The United States has stepped up economic pressure on Cuba after President Donald Trump signed a new executive order directing federal agencies to prepare tariffs on countries that continue supplying oil to the island. While no tariffs take effect immediately, the order creates a legal pathway for future trade penalties against foreign governments and businesses involved in Cuba’s energy supply.
The announcement comes as Cuba faces a severe fuel shortage that has already triggered widespread power cuts, transport disruptions and growing strain on public services. Any reduction in imported fuel could further weaken the country’s electricity system and deepen an already difficult economic situation.
What the new U.S. order means
Rather than announcing immediate tariff rates or identifying specific countries, the executive order instructs U.S. agencies to develop a framework that could impose trade penalties on nations supplying oil to Cuba directly or indirectly. The flexible approach allows Washington to adjust enforcement depending on diplomatic developments and compliance.
Although the policy does not immediately change existing trade rules, it introduces uncertainty for energy exporters, shipping companies, insurers and commodity traders that handle Cuba-related oil shipments. Businesses with exposure to both U.S. markets and Cuban trade may choose to reassess future contracts while waiting for detailed guidance.

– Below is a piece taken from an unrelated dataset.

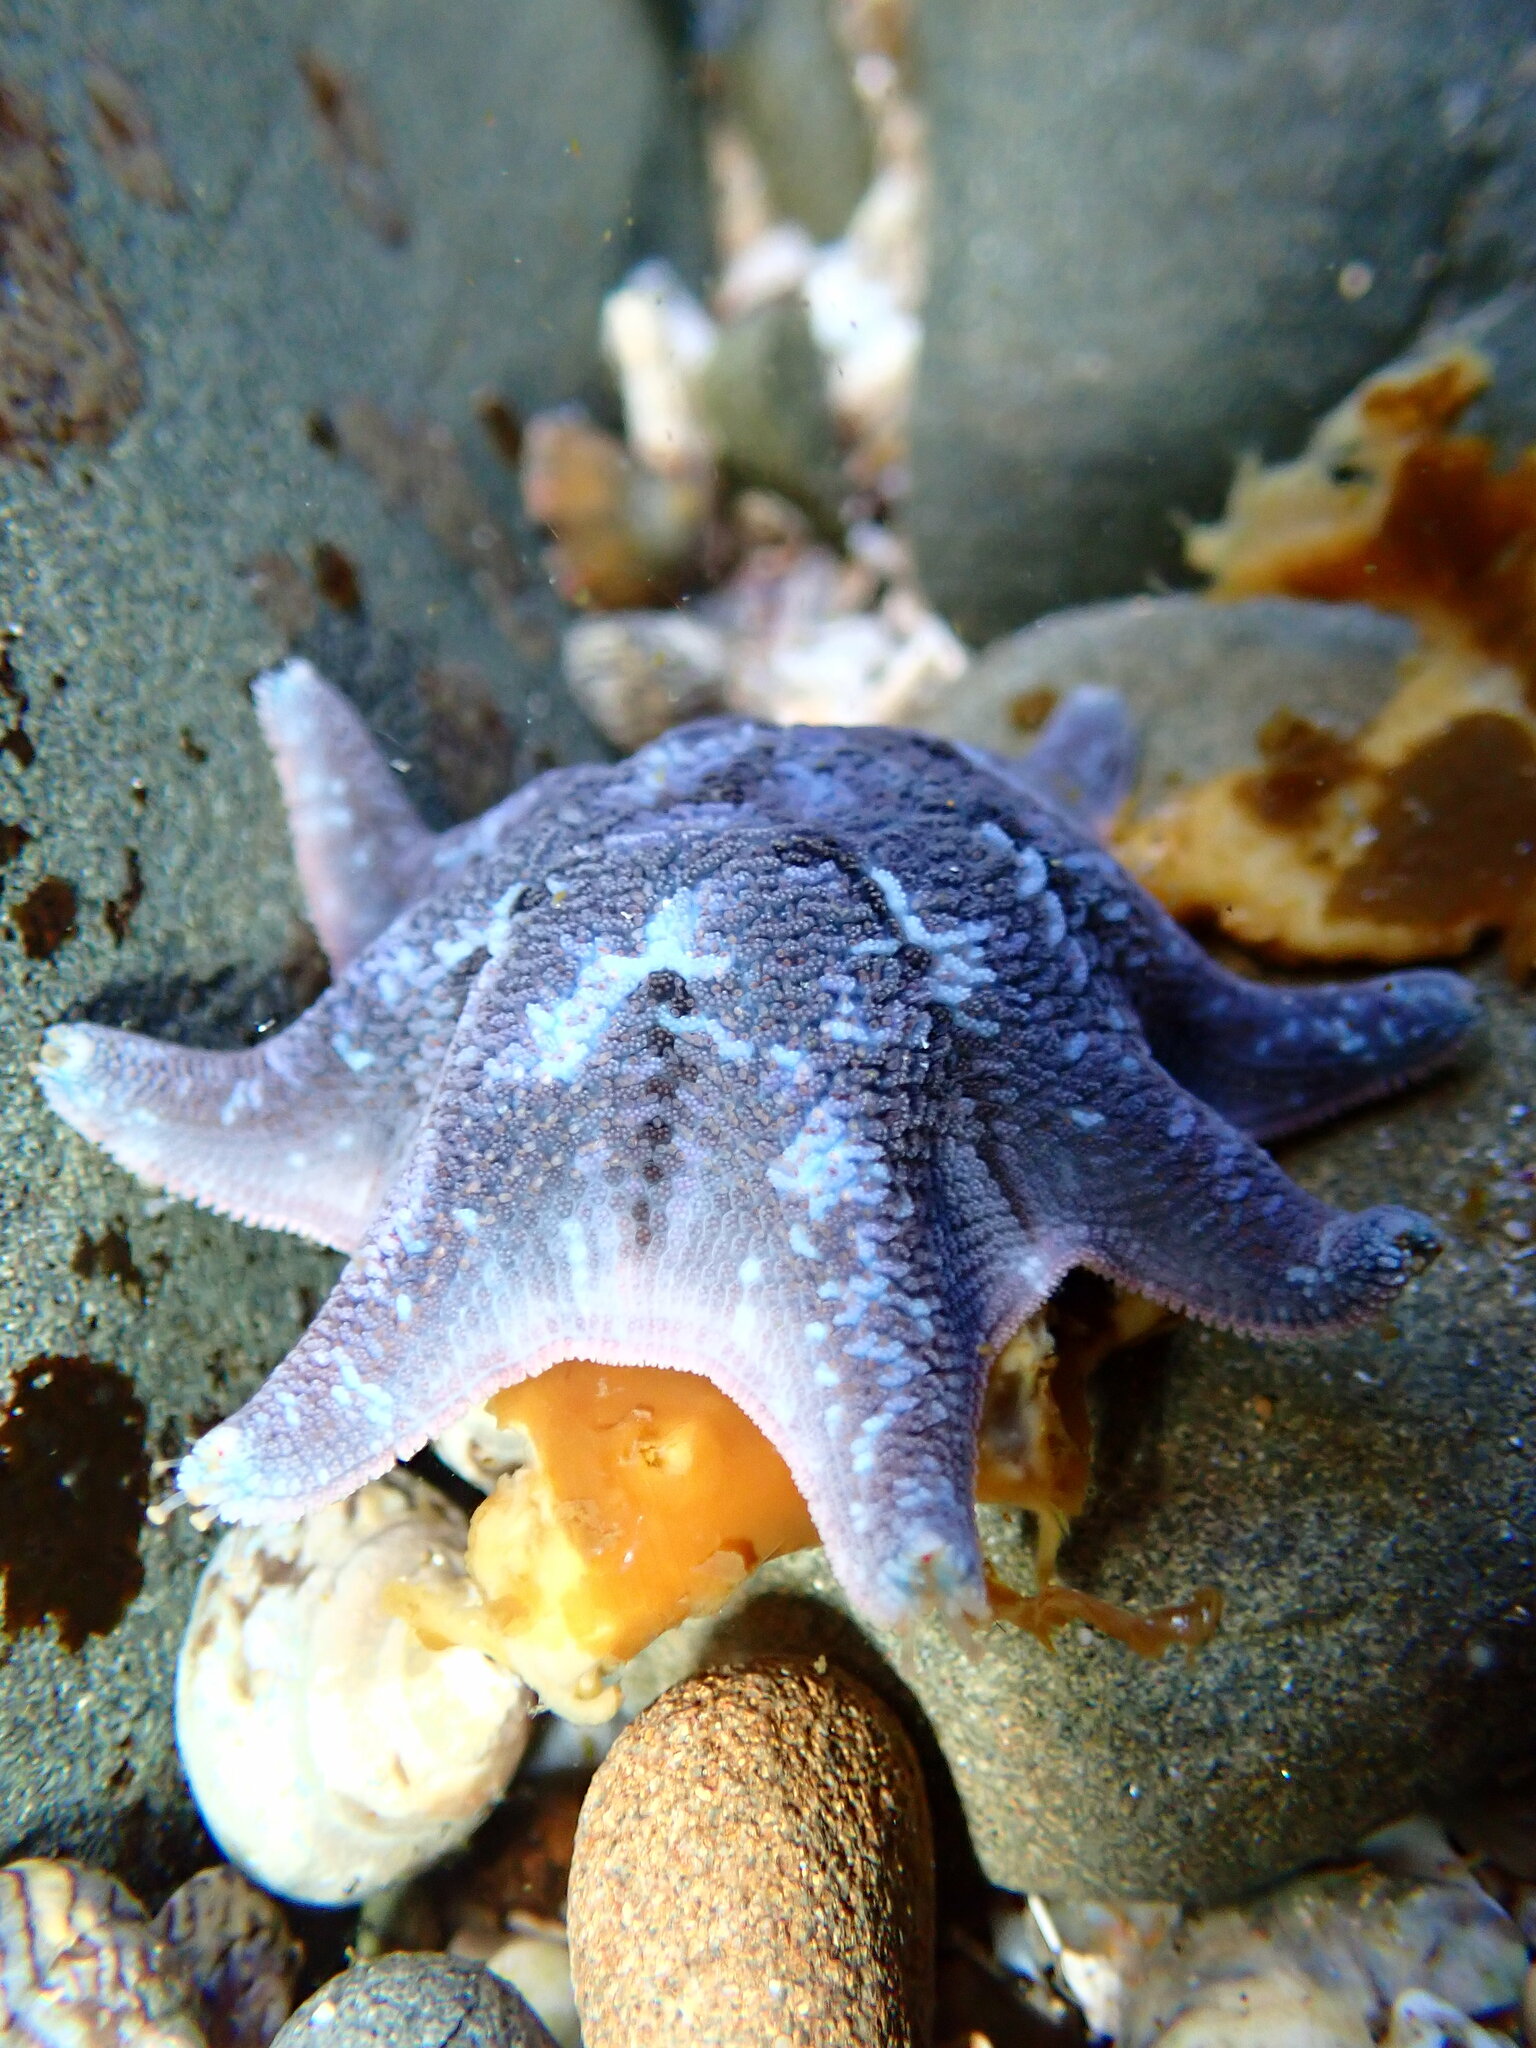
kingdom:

Why Cuba’s energy crisis is in focus
Cuba depends heavily on imported fuel to generate electricity and operate transportation, water systems and healthcare services. Recent fuel shortages have already led to recurring nationwide blackouts and fuel rationing, affecting millions of residents and slowing economic activity.
Energy analysts say any interruption to remaining oil shipments could significantly worsen the country’s power shortages. Additional supply disruptions would likely place more pressure on electricity generation and other essential infrastructure.
For background on how declining fuel imports have affected the island in recent months, see our report on Cuba’s oil crisis and Russian fuel shipments.
Different reactions from Havana and Washington
Cuban officials have criticized the executive order, arguing that restricting fuel supplies will place additional hardship on ordinary citizens who are already coping with inflation, shortages and frequent power outages.
The White House has defended the move as part of a broader strategy aimed at increasing pressure on the Cuban government. According to an official White House fact sheet, the administration views economic measures as one element of its wider foreign policy toward Havana and governments supporting it.
Possible effects on global energy trade
The executive order could have implications beyond Cuba. Energy exporters, shipping firms and insurers are closely watching how Washington defines the tariff rules, as any future enforcement may influence shipping routes, commercial agreements and regional oil trade.
Even before tariffs are introduced, the possibility of new trade restrictions may encourage some companies to reduce their involvement with Cuba-related cargoes to avoid future regulatory risks.
The next stage will depend on how quickly U.S. agencies finalize the tariff framework and whether major oil suppliers alter their export strategies. Those decisions could determine whether the executive order remains primarily a diplomatic warning or develops into a broader trade measure with significant consequences for Cuba’s energy security.